- Williamsford Williamsford
- Coordinates: 44°22′46″N 80°52′18″W﻿ / ﻿44.3794°N 80.8716°W
- Country: Canada
- Province: Ontario
- County: Grey
- Township municipality: Chatsworth
- Surveyed: 1858

Government
- • Type: Unincorporated
- Time zone: UTC-5 (EST)
- • Summer (DST): UTC-4 (EDT)
- Postal code: N0H 2V0

= Williamsford, Ontario =

Williamsford is a village on the North Saugeen River in Grey County, Ontario, Canada (Chatsworth Township). It has a general store, Pie Company, post office, bookstore and restaurant housed in a historic grain mill. A small dam controls the North Saugeen River. It has several churches, and a community cemetery. It is located on Highway 6 between Durham and Owen Sound.

The village of Williamsford was first surveyed in 1858 comprising 400 acres in preparation for a railway which was to run from Toronto to Owen Sound.

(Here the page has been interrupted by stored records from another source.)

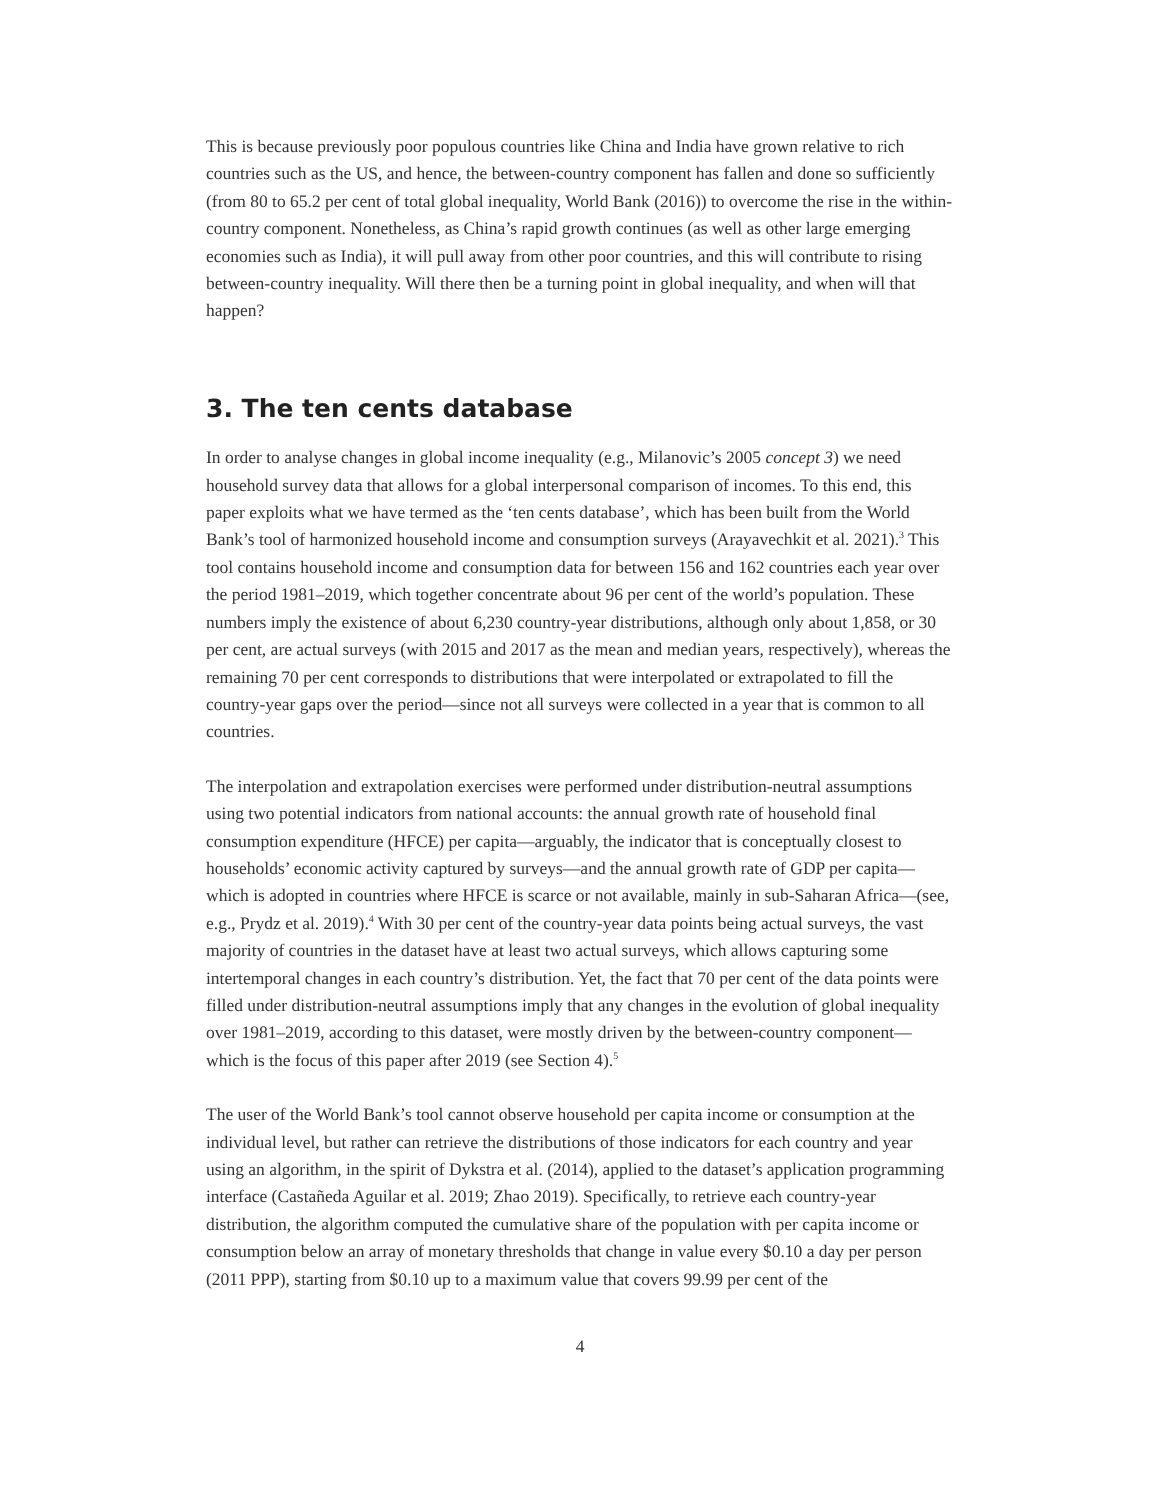This is because previously poor populous countries like China and India have grown relative to rich countries such as the US, and hence, the between-country component has fallen and done so sufficiently (from 80 to 65.2 per cent of total global inequality, World Bank (2016)) to overcome the rise in the within-country component. Nonetheless, as China’s rapid growth continues (as well as other large emerging economies such as India), it will pull away from other poor countries, and this will contribute to rising between-country inequality. Will there then be a turning point in global inequality, and when will that happen?
3. The ten cents database
In order to analyse changes in global income inequality (e.g., Milanovic’s 2005 concept 3) we need household survey data that allows for a global interpersonal comparison of incomes. To this end, this paper exploits what we have termed as the ‘ten cents database’, which has been built from the World Bank’s tool of harmonized household income and consumption surveys (Arayavechkit et al. 2021).<sup>3</sup> This tool contains household income and consumption data for between 156 and 162 countries each year over the period 1981–2019, which together concentrate about 96 per cent of the world’s population. These numbers imply the existence of about 6,230 country-year distributions, although only about 1,858, or 30 per cent, are actual surveys (with 2015 and 2017 as the mean and median years, respectively), whereas the remaining 70 per cent corresponds to distributions that were interpolated or extrapolated to fill the country-year gaps over the period—since not all surveys were collected in a year that is common to all countries.
The interpolation and extrapolation exercises were performed under distribution-neutral assumptions using two potential indicators from national accounts: the annual growth rate of household final consumption expenditure (HFCE) per capita—arguably, the indicator that is conceptually closest to households’ economic activity captured by surveys—and the annual growth rate of GDP per capita—which is adopted in countries where HFCE is scarce or not available, mainly in sub-Saharan Africa—(see, e.g., Prydz et al. 2019).<sup>4</sup> With 30 per cent of the country-year data points being actual surveys, the vast majority of countries in the dataset have at least two actual surveys, which allows capturing some intertemporal changes in each country’s distribution. Yet, the fact that 70 per cent of the data points were filled under distribution-neutral assumptions imply that any changes in the evolution of global inequality over 1981–2019, according to this dataset, were mostly driven by the between-country component—which is the focus of this paper after 2019 (see Section 4).<sup>5</sup>
The user of the World Bank’s tool cannot observe household per capita income or consumption at the individual level, but rather can retrieve the distributions of those indicators for each country and year using an algorithm, in the spirit of Dykstra et al. (2014), applied to the dataset’s application programming interface (Castañeda Aguilar et al. 2019; Zhao 2019). Specifically, to retrieve each country-year distribution, the algorithm computed the cumulative share of the population with per capita income or consumption below an array of monetary thresholds that change in value every $0.10 a day per person (2011 PPP), starting from $0.10 up to a maximum value that covers 99.99 per cent of the
4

Each township was to contribute $40,000 to its construction. The post office was built in 1847 and the general store was built in the late 1800s.

== Recreation ==
At the south end of the village sits the community centre grounds. The grounds contain a playground, a baseball diamond and a newly built curling rink. The curling rink which was completed in 2010 consists of a lounge and two rinks.

The community was previously served by a hockey arena with the original attached curling rink. The arena was planned in 1954 and opened officially in 1956 and was torn down in 2008.

==Transportation==

Ontario Highway 6 passes through the Williamsford.